▶ YOUR GOAL
Pictures do not belong in the copy; print every entry exactly as it stands.

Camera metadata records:
▶

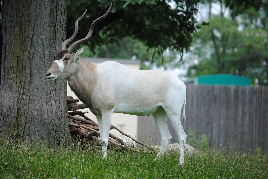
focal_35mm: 278
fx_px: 2068
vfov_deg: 5.0
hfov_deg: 7.4
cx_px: 134
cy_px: 90
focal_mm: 185
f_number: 5
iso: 200
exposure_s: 1/500
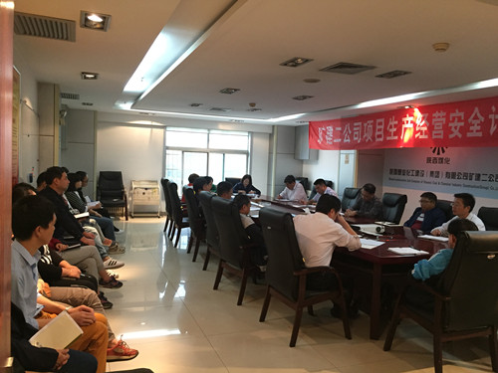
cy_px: 186
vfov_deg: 48.2
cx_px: 249
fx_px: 417
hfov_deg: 61.7
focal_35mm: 29
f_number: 2.2
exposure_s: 1/20
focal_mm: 4.15
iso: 250
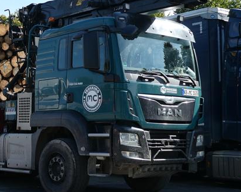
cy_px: 84
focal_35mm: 70
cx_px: 24
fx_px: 499
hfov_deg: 26.3
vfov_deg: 21.8
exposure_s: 1/400
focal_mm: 6.7
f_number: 3.7
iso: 80
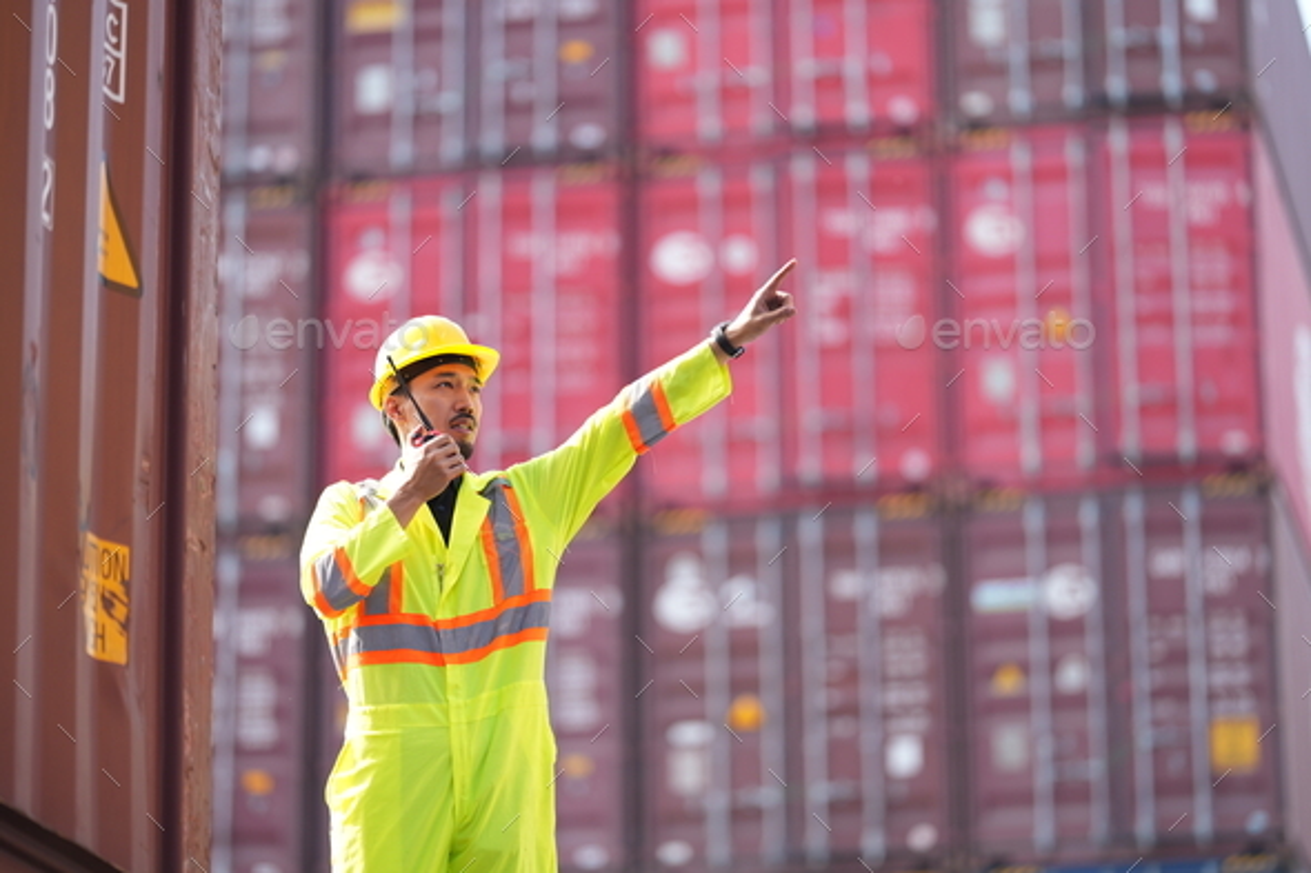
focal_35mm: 135
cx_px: 656
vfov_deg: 10.2
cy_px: 436
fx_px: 4915
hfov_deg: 15.2
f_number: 1.8
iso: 100
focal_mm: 135
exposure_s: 1/940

◀

▶ RESPONSE BELOW
focal_35mm: 278
fx_px: 2068
vfov_deg: 5.0
hfov_deg: 7.4
cx_px: 134
cy_px: 90
focal_mm: 185
f_number: 5
iso: 200
exposure_s: 1/500
cy_px: 186
vfov_deg: 48.2
cx_px: 249
fx_px: 417
hfov_deg: 61.7
focal_35mm: 29
f_number: 2.2
exposure_s: 1/20
focal_mm: 4.15
iso: 250
cy_px: 84
focal_35mm: 70
cx_px: 24
fx_px: 499
hfov_deg: 26.3
vfov_deg: 21.8
exposure_s: 1/400
focal_mm: 6.7
f_number: 3.7
iso: 80
focal_35mm: 135
cx_px: 656
vfov_deg: 10.2
cy_px: 436
fx_px: 4915
hfov_deg: 15.2
f_number: 1.8
iso: 100
focal_mm: 135
exposure_s: 1/940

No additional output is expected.